A Alemanha é outra selecção com um bloco muito interessante. Michel Hessmann dispensa apresentações. O terceiro classificado do Tour de l’Avenir adapta-se lindamente a este terreno, resta saber se ainda vem com as pernas do final de Agosto. Felix Engelhardt (BikeExchange Jayco para 2023 e 24), Maurice Ballerstedt (campeão alemão contrarrelógio em sub-23 e parte da Alpecin-Deceuninck) e Hannes Wilksch (membro da equipa de desenvolvimento da DSM, sétimo lugar no Giro Baby e no Tour de l’Avenir, vencedor da classificação da montanha no Tour de l’Ain) compõem o resto da fortíssima equipa alemã que tem inúmeras possibilidades tácticas. Tanto pode jogar com múltiplos ataques espaçados, como pode ir endurecer a corrida com roladores de excelência como Ballerstedt, Hessmann e Engelhardt para um ataque do belo trepador Wilksch ou até do próprio Hessmann.

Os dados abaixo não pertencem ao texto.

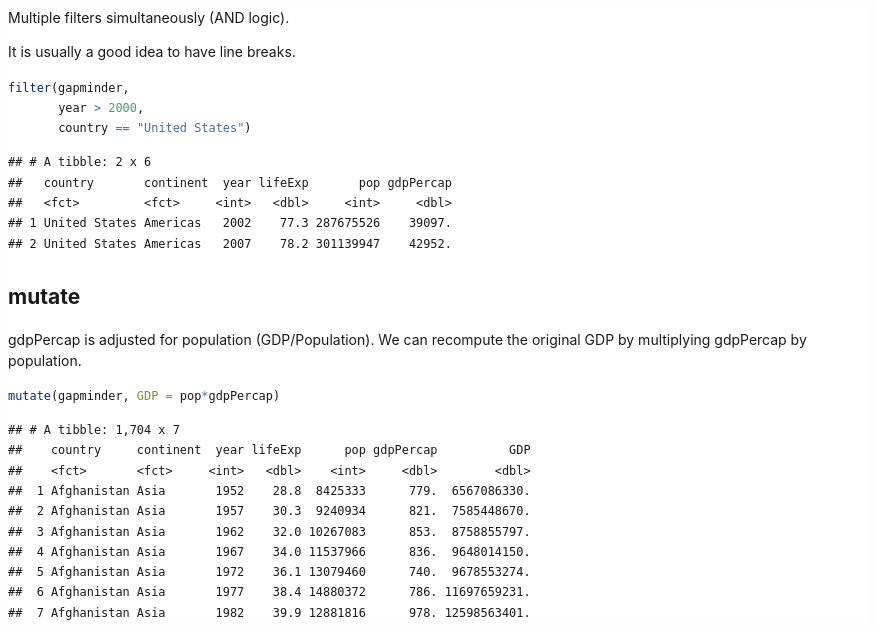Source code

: Multiple filters simultaneously (AND logic).

It is usually a good idea to have line breaks.

``` r
filter(gapminder, 
       year > 2000, 
       country == "United States")
```

    ## # A tibble: 2 x 6
    ##   country       continent  year lifeExp       pop gdpPercap
    ##   <fct>         <fct>     <int>   <dbl>     <int>     <dbl>
    ## 1 United States Americas   2002    77.3 287675526    39097.
    ## 2 United States Americas   2007    78.2 301139947    42952.

## mutate

gdpPercap is adjusted for population (GDP/Population). We can recompute
the original GDP by multiplying gdpPercap by population.

``` r
mutate(gapminder, GDP = pop*gdpPercap)
```

    ## # A tibble: 1,704 x 7
    ##    country     continent  year lifeExp      pop gdpPercap          GDP
    ##    <fct>       <fct>     <int>   <dbl>    <int>     <dbl>        <dbl>
    ##  1 Afghanistan Asia       1952    28.8  8425333      779.  6567086330.
    ##  2 Afghanistan Asia       1957    30.3  9240934      821.  7585448670.
    ##  3 Afghanistan Asia       1962    32.0 10267083      853.  8758855797.
    ##  4 Afghanistan Asia       1967    34.0 11537966      836.  9648014150.
    ##  5 Afghanistan Asia       1972    36.1 13079460      740.  9678553274.
    ##  6 Afghanistan Asia       1977    38.4 14880372      786. 11697659231.
    ##  7 Afghanistan Asia       1982    39.9 12881816      978. 12598563401.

Vejamos também aquilo de que é capaz a Dinamarca. Jacob Hindsgaul, da Uno-X, correu praticamente o ano todo com a equipa de elites e aos 22 anos sagrou-se, logo a abrir o ano, o vencedor da Volta a Antalya. É um corredor versátil, que sobe bem, que pode ter uma palavra a dizer. Adam Holm Jørgensen, vencedor de uma etapa e de um segundo lugar na Volta a França do Futuro, é também um nome que reúne algumas expectativas. O facto de rolar muito bem e de ter ponta final são dados importantes, resta saber se vai conseguir subir o Pleasent sempre com os melhores.

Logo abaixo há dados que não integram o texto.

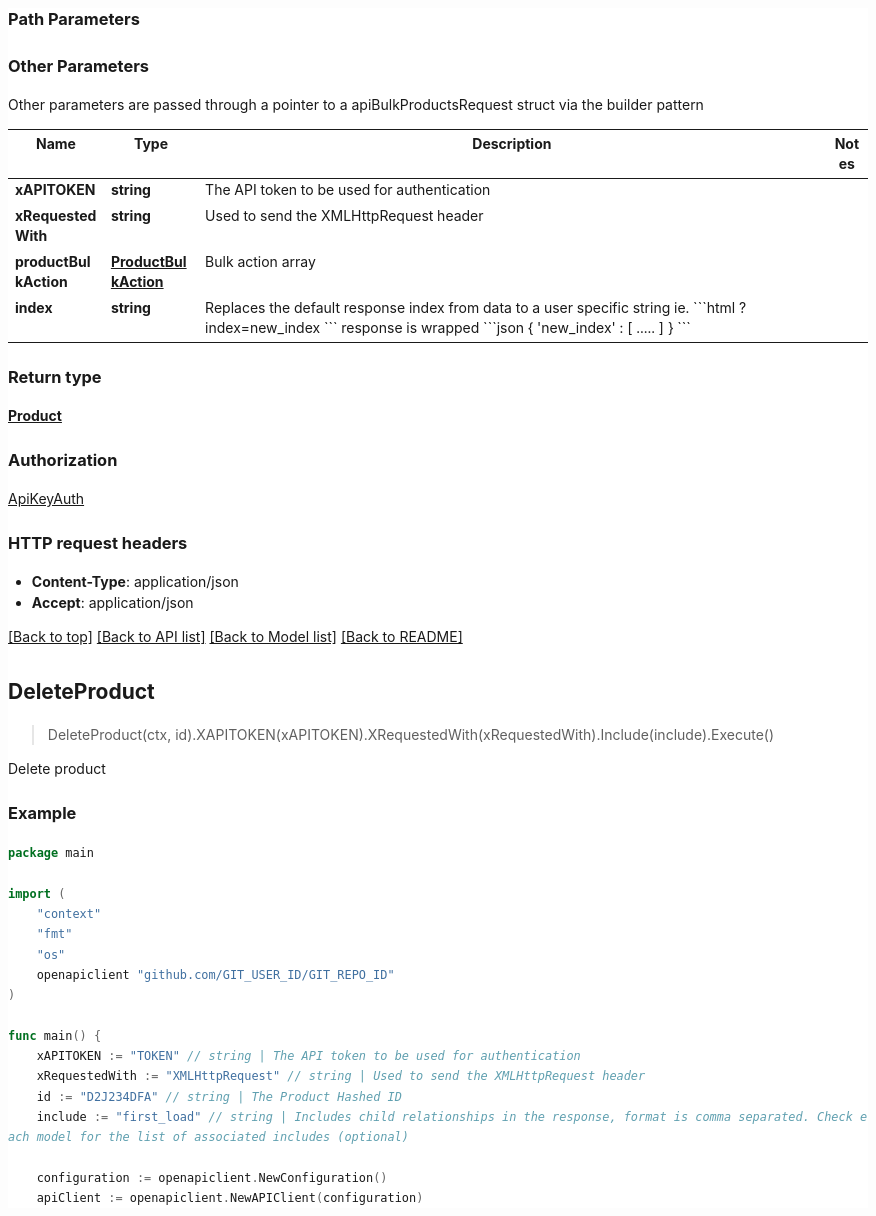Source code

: ### Path Parameters



### Other Parameters

Other parameters are passed through a pointer to a apiBulkProductsRequest struct via the builder pattern


Name | Type | Description  | Notes
------------- | ------------- | ------------- | -------------
 **xAPITOKEN** | **string** | The API token to be used for authentication | 
 **xRequestedWith** | **string** | Used to send the XMLHttpRequest header | 
 **productBulkAction** | [**ProductBulkAction**](ProductBulkAction.md) | Bulk action array | 
 **index** | **string** | Replaces the default response index from data to a user specific string  ie.  &#x60;&#x60;&#x60;html   ?index&#x3D;new_index &#x60;&#x60;&#x60;  response is wrapped  &#x60;&#x60;&#x60;json   {     &#39;new_index&#39; : [       .....       ]   } &#x60;&#x60;&#x60;  | 

### Return type

[**Product**](Product.md)

### Authorization

[ApiKeyAuth](../README.md#ApiKeyAuth)

### HTTP request headers

- **Content-Type**: application/json
- **Accept**: application/json

[[Back to top]](#) [[Back to API list]](../README.md#documentation-for-api-endpoints)
[[Back to Model list]](../README.md#documentation-for-models)
[[Back to README]](../README.md)


## DeleteProduct

> DeleteProduct(ctx, id).XAPITOKEN(xAPITOKEN).XRequestedWith(xRequestedWith).Include(include).Execute()

Delete product



### Example

```go
package main

import (
	"context"
	"fmt"
	"os"
	openapiclient "github.com/GIT_USER_ID/GIT_REPO_ID"
)

func main() {
	xAPITOKEN := "TOKEN" // string | The API token to be used for authentication
	xRequestedWith := "XMLHttpRequest" // string | Used to send the XMLHttpRequest header
	id := "D2J234DFA" // string | The Product Hashed ID
	include := "first_load" // string | Includes child relationships in the response, format is comma separated. Check each model for the list of associated includes (optional)

	configuration := openapiclient.NewConfiguration()
	apiClient := openapiclient.NewAPIClient(configuration)
```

Outro candidato evidente, dentro da selecção belga, é Lennert Van Eetvelt. Foi segundo no Giro Baby, foi obrigado a desistir do Tour de l’Avenir por Covid-19, mas é, obviamente, um dos grandes sub-23 da actualidade e um all-rounder que tem tudo para se vingar desse infortúnio devido a doença. A falta de ponta final pode, no entanto, ser-lhe prejudicial se não conseguir demarcar-se dos mais directos concorrentes como Tronchon ou Gregoire. O mesmo podemos dizer de Leo Hayter, que venceu o bronze na prova de contrarrelógio, que tem talvez mais capacidade de sprintar do que Eetvelt, mas que em caso de chegar um grupo reduzido não será o favorito a vencer — bom, depende sempre do grupo que chegar, claro.
Dentro da Itália, que convém dizer não parece ter a pujança de outros anos, há no entanto dois nomes que sobressaem. Francesco Busatto, um trepador peso pluma que obteve um segundo e um terceiro lugar em etapas no Giro Baby, e Davide De Pretto, um ciclista ofensivo que gosta de corridas de um dia e que vem de um terceiro lugar nos europeus disputados em Sangalhos.

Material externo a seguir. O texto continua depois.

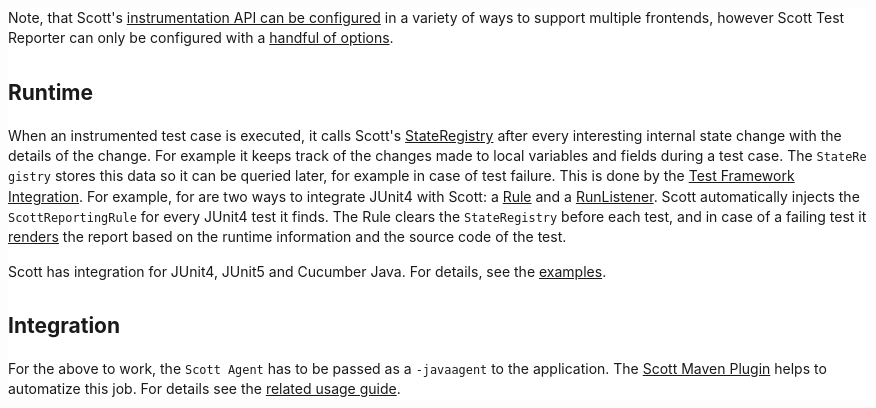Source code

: Note, that Scott's [instrumentation API can be configured](https://github.com/dodie/scott/blob/master/scott/src/main/java/hu/advancedweb/scott/instrumentation/transformation/config/Configuration.java) in a variety of ways to support multiple frontends, however Scott Test Reporter can only be configured with a [handful of options](https://github.com/dodie/scott/blob/master/docs/configuration.md).


## Runtime

When an instrumented test case is executed, it calls Scott's [StateRegistry](https://github.com/dodie/scott/tree/master/scott/src/main/java/hu/advancedweb/scott/runtime/track) after every interesting internal state change with the details of the change. For example it keeps track of the changes made to local variables and fields during a test case.
The ```StateRegistry``` stores this data so it can be queried later, for example in case of test failure. This is done by the [Test Framework Integration](https://github.com/dodie/scott/tree/master/scott/src/main/java/hu/advancedweb/scott/runtime). For example, for are two ways to integrate JUnit4 with Scott: a [Rule](https://github.com/dodie/scott/blob/master/scott/src/main/java/hu/advancedweb/scott/runtime/ScottReportingRule.java) and a [RunListener](https://github.com/dodie/scott/blob/master/scott/src/main/java/hu/advancedweb/scott/runtime/ScottRunListener.java). Scott automatically injects the ```ScottReportingRule``` for every JUnit4 test it finds. The Rule clears the ```StateRegistry``` before each test, and in case of a failing test it [renders](https://github.com/dodie/scott/tree/master/scott/src/main/java/hu/advancedweb/scott/runtime/report) the report based on the runtime information and the source code of the test.

Scott has integration for JUnit4, JUnit5 and Cucumber Java. For details, see the [examples](https://github.com/dodie/scott/tree/master/scott-examples).


## Integration

For the above to work, the ```Scott Agent``` has to be passed as a ```-javaagent``` to the application. 
The [Scott Maven Plugin](https://github.com/dodie/scott/tree/master/scott-maven-plugin) helps to automatize this job.
For details see the [related usage guide](https://github.com/dodie/scott/blob/master/docs/manual_setup.md).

Prova essa que reúne no seu top-5 três nomes que me parecem obrigatórios incluir na lista de possíveis vencedores: Mathias Vacek (ex-Gazprom, hoje na Trek-Segafredo, vencedor de uma etapa no UAE Tour, em Fevereiro); Erik Fetter (o húngaro que já corre na primeira equipa da EOLO-Kometa) e Matevž Govekar (esloveno da Bahrain-Victorious que venceu uma etapa na Volta a Burgos).
Yevgeny Fedorov — cazaque ao serviço da Astana que ainda nesta Vuelta esteve e muito bem ao serviço de Miguel Ángel López — é outro dos nomes que precisamos de registar antes do arranque da corrida. Quanto à selecção espanhola… é difícil imaginar um bom resultado. Jokin Murguialday, Miquel Pau, Enekoitz Azparren, Raúl García Pierna e Iván Romeo são miúdos com talento, mas talvez ainda não ao nível dos melhores desta startlist. Quem sucede a Filippo Baroncini?